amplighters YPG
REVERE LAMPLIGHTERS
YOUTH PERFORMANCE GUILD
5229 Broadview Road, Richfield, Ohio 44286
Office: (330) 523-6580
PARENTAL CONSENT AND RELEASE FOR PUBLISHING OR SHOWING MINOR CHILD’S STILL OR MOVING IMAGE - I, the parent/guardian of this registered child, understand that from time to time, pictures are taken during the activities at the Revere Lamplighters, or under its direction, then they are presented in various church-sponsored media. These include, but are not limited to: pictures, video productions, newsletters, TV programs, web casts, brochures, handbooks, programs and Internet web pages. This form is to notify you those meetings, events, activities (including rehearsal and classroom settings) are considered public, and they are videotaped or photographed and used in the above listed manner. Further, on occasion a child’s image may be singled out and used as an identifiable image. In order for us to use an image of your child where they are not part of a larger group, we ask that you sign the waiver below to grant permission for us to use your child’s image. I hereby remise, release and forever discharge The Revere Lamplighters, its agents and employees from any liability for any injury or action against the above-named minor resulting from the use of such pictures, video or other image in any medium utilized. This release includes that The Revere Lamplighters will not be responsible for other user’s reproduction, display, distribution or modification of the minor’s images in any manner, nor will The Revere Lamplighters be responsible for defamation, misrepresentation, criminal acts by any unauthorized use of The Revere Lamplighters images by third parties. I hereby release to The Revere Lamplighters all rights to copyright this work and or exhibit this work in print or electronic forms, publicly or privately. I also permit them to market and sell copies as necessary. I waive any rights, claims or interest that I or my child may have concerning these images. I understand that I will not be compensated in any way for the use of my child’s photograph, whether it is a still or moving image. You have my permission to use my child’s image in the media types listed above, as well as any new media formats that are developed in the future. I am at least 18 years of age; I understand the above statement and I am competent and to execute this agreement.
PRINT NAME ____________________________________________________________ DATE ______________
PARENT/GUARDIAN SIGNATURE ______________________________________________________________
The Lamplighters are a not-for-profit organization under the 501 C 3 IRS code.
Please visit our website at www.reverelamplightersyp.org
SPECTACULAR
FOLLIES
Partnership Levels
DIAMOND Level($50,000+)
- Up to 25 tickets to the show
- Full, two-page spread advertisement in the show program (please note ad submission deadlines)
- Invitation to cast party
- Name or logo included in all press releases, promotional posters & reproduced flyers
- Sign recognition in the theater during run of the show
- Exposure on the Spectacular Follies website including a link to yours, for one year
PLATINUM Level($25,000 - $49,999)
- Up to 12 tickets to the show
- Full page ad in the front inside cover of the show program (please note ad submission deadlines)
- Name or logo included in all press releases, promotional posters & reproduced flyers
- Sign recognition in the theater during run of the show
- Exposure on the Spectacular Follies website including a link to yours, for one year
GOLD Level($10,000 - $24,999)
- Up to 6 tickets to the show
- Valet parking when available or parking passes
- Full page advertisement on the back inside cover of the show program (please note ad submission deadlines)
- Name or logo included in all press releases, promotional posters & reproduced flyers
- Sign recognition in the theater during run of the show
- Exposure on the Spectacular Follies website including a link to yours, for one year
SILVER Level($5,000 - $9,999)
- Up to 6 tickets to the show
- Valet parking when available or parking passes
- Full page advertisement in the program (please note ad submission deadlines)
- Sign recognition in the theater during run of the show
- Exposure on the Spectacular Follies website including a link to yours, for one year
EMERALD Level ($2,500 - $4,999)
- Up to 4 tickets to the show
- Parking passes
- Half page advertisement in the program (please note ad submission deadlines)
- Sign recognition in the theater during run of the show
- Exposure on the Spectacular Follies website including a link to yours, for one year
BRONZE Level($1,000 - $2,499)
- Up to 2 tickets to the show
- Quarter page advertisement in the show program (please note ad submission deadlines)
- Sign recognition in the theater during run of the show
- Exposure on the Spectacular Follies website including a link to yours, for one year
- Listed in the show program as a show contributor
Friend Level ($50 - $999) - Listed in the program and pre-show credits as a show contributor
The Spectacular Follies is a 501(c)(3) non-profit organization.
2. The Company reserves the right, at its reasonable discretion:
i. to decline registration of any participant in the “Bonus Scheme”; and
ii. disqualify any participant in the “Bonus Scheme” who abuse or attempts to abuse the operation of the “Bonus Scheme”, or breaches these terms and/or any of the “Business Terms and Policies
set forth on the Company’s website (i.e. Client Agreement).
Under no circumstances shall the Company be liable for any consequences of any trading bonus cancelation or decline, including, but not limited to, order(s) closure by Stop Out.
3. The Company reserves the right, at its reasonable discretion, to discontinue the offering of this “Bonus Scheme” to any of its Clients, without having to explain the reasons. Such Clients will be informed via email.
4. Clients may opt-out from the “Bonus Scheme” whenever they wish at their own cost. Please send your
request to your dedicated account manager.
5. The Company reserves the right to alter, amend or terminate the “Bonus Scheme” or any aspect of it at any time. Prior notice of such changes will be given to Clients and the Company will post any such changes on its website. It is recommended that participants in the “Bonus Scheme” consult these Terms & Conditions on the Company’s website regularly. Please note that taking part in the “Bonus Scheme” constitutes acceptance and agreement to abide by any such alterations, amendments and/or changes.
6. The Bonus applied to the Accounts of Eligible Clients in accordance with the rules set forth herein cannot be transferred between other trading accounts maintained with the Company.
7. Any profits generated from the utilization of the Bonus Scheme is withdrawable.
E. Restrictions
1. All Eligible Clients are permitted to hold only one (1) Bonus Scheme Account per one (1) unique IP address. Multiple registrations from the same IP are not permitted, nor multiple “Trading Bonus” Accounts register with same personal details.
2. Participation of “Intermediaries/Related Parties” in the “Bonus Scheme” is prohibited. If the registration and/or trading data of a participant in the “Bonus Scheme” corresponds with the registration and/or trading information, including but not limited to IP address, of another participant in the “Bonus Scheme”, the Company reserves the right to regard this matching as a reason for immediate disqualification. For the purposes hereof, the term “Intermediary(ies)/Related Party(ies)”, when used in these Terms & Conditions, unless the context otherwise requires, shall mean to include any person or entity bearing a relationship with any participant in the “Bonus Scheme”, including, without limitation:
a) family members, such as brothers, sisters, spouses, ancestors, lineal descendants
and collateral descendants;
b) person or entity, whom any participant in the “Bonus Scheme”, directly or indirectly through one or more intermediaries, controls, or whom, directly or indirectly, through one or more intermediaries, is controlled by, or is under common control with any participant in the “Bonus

# [THE PROBLEM]
Scan the listing for the string "Accounts". Copy each line that has it.

# [YOUR SOLUTION]
6. The Bonus applied to the Accounts of Eligible Clients in accordance with the rules set forth herein cannot be transferred between other trading accounts maintained with the Company.
1. All Eligible Clients are permitted to hold only one (1) Bonus Scheme Account per one (1) unique IP address. Multiple registrations from the same IP are not permitted, nor multiple “Trading Bonus” Accounts register with same personal details.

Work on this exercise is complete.